心を捨てた冷徹伯爵は聖女(義妹)を溺愛していることに気づいてない
「風呂が終わったら、マリアを俺の部屋に連れてこい」
屋敷に到着するなり、グレイは出迎えていたエミリーにそう告げて部屋に戻った。
いつも以上に大きな声で「は、はいっ!!」と返事をしたエミリーの顔が赤くなっていたことには気づいていたが、今のグレイにはどうでもよかった。
バンッ!!
乱暴に自室の扉を閉めると、グレイはジャケットを脱いでソファに投げた。
セットしてあった髪もグシャグシャと手でかき、大きなため息をつきながらドカッと椅子に座る。
「はぁーー……」
イライラがおさまらない。
黒い感情に覆い尽くされそうだ。
こんなにも心を乱されたことは過去に一度もない。
どうすれば治る……? とグレイが頭を抱えている間、いつの間にか時間が経っていたらしい。
コンコンコン
ノックの音で、グレイはハッとして顔を上げた。
「あの、お兄様。

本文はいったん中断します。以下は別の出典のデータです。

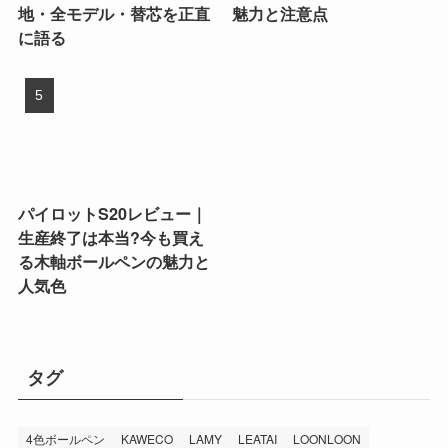
地・全モデル・替芯を正直
魅力と注意点
に語る
パイロットS20レビュー｜
生産終了は本当?今も買え
る木軸ボールペンの魅力と
人気色
タグ
4色ボールペン
KAWECO
LAMY
LEATAI
LOONLOON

マリアです」
「……入れ」
「失礼します……」
おずおずとした様子で、寝間着姿のマリアが部屋に入ってくる。
風呂から出たばかりなのか、少し頬が紅潮しているようだ。
不思議と、真っ黒な感情が少しだけ薄れた気がする。
グレイは「こっちに」と言いながらベッドに移動した。
ベッドに腰を下ろし、ポンポンと手で叩く。ここに来いという意味だ。